I’m sure most people have experienced this and can remember all too well how difficult it was to keep your eyes open.
With the quantity and the length of Computer Based Training (CBT), which you’ll find is now mandatory within the Oil and Gas industry I think the phrase “Death by CBT” is starting to emerge.
Having to sit through extensively long and slow progression training which gives the user no control is serving a single purpose within the industry. Tick box mentality.
Being told you must click x and you must click y to listen to a terrible computer generated voice only serves to frustrate the learner and laugh at the voice, as I’m sure the people who designed the course laughed when they heard what they generated.
CBT’s in today’s age are aesthetically pleasing and that Is what sells them to the oil companies. Being shown a highly polished computer generated course with interactions and a multiple choice question at the end seems like an ideal solution to drive an increase in competence. Making it mandatory training and the fact that it can be completed within an hour also sounds like a good idea to give assurance that people know what they are learning.
The space for CBT’s is crowded and they all offer the same service, and more importantly, they all have the same serious flaw. Retention.
Retention percentages of training in a CBT world and a live training world are approximately 22% after 31days with no reinforcement. This is based on the Ebbinghaus Forgetting curve.
It’s not the training providers fault, nor the oil companies fault – it was the best we could achieve, so making them aesthetically pleasing became the competitive edge.
Technology has advanced somewhat since the Ebbinghaus theory, which was re-confirmed in 2015 by students from Amsterdam University. Only the technology has been hidden from sight. Realisation of this technology by Offshore Mentors enables learning programs to, for once, get on the side of the learner, potentially bringing about the death of the conventional CBT.
By conventional CBT we mean the one-size fits all, no control, penalty question course which uses the worst type of question for building memory muscle, multiple choice and it fails on every level to reinforce the content. Sound like a familiar CBT to you?
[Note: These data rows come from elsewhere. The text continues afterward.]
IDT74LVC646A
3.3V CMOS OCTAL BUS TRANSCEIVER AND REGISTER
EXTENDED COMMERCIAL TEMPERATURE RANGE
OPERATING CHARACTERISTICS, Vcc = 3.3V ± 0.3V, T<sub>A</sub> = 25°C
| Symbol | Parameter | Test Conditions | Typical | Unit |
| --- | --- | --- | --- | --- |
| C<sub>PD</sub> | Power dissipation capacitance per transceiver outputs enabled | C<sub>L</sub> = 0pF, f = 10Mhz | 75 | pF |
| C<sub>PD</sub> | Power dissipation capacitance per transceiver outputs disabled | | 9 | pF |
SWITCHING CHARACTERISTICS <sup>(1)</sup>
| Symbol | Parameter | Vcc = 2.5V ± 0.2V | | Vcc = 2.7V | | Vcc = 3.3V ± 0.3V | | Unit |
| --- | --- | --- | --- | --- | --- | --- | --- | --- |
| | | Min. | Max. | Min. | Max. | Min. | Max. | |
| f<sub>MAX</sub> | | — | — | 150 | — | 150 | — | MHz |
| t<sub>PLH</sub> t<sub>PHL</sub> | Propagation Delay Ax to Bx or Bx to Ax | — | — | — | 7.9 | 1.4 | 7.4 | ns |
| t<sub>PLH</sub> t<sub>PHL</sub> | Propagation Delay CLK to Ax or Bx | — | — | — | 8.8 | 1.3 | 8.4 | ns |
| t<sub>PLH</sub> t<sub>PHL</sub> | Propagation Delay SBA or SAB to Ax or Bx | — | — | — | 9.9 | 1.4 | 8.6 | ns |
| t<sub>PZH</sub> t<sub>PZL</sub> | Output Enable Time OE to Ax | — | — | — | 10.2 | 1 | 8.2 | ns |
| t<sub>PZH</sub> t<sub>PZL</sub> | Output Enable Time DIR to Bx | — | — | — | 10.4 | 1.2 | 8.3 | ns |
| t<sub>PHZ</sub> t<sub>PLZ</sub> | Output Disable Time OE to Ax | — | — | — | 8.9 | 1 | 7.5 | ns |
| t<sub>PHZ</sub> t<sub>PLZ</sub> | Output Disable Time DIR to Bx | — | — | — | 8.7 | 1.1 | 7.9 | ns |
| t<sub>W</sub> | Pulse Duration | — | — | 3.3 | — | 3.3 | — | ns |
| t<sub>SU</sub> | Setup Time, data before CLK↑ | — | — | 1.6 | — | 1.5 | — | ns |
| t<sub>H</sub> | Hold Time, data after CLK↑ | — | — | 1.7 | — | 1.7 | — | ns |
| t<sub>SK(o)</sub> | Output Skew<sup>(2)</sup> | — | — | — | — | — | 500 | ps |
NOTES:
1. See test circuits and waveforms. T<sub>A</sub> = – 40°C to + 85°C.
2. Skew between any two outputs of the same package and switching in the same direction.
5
Everything about them is against the learner, it’s against engagement and in one the most hazardous environments available the rise of CBT’s has seen true competence become a fictitious number fed into a performance dashboard to make a light green. It’s only when incidents occur that failings are realised and questions asked.
The industry deserves better, the people deserve something they can engage with and get value from. Change is needed and Offshore Mentors will work with the industry to deliver the change for a more professional image and more competent workforce.